Mentari masih membisu. Ia benar-benar bingung harus menjawab ucapan Raga. Antara setuju dan tidak.

"Ta-tapi kalau aku hamil gimana Ga?" ucap Mentari dengan lirih dan masih belum berani menatap mata Raga. Entahlah ia tidak ada tenaga hanya sekedar menegakkan kepalanya.

"Tatap mata gue Tar."

Mentari mendongak, melihat ragu ke mata Raga.
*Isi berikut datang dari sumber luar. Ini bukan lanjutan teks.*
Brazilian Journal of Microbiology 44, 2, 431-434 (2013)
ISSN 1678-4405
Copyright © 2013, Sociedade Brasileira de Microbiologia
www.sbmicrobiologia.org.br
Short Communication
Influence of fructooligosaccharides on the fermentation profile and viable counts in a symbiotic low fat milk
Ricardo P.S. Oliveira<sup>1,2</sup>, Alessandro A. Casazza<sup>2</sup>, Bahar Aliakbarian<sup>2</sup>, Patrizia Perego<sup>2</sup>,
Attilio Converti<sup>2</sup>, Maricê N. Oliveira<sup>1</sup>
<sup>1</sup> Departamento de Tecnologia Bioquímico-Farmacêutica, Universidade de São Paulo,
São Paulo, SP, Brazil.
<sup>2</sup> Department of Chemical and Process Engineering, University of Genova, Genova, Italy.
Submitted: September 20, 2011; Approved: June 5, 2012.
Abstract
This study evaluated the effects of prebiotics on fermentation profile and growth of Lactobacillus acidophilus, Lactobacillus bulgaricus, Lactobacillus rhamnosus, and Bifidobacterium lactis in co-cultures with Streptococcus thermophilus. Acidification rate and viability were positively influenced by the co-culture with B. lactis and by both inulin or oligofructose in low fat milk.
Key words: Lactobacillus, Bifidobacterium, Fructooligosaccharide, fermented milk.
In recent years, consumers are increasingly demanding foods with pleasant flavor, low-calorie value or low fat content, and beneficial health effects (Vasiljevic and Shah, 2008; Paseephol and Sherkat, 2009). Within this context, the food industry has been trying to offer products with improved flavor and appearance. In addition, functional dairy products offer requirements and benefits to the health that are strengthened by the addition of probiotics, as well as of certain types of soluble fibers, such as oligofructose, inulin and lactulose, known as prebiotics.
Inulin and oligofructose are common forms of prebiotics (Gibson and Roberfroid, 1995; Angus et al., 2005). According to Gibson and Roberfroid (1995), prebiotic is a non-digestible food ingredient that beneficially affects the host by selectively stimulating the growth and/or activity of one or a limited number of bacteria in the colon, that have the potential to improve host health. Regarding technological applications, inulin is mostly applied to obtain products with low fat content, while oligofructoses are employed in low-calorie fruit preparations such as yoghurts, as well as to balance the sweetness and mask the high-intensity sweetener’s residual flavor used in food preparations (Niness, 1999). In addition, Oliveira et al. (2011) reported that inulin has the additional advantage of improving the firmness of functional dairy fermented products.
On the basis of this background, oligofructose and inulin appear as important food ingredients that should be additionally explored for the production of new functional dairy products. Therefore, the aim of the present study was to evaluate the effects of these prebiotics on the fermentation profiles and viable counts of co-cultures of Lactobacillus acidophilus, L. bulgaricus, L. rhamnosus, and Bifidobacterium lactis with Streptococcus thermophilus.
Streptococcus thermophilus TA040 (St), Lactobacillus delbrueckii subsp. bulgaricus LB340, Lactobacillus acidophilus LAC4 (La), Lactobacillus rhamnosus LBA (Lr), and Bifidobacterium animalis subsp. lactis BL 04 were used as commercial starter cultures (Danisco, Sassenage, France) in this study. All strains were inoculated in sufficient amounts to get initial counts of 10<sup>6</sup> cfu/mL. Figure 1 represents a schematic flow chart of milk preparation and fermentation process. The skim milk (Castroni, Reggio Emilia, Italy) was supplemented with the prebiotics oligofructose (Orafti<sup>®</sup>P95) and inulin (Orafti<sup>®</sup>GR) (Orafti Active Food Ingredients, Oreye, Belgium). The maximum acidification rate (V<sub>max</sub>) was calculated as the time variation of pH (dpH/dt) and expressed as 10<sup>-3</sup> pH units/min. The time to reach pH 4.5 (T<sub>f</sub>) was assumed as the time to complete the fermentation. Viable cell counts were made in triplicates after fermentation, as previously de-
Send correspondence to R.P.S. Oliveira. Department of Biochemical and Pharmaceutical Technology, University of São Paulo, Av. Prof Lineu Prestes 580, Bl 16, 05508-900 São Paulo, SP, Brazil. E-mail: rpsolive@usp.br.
"Kita masih sama-sama muda. Gue masih banyak cita-cita dan harapan yang harus gue capai sama halnya dengan lo. Jadi gue harap kita bisa sama-sama lupain hal ini. Gue yakin dengan seratus persen lo nggak bakal hamil."

"Ta--tapi?"

"Nggak ada tapi-tapi an. Ayo sekarang gue antar lo pulang, dan mungkin mulai besok lo nggak usah lagi bersihin apartemen gue dan satu lagi. Gue harap kita bisa jaga jarak."

Perkataan Raga begitu menusuk dalam hati Mentari. Matanya memanas ingin menangis. Ia jadi mengingat ucapan Raga semalam. Raga selalu menyebut kata-kata benci kepadanya. Apakah sebegitu bencinya pria itu kepadanya sampai-sampai menyuruhnya menjaga jarak.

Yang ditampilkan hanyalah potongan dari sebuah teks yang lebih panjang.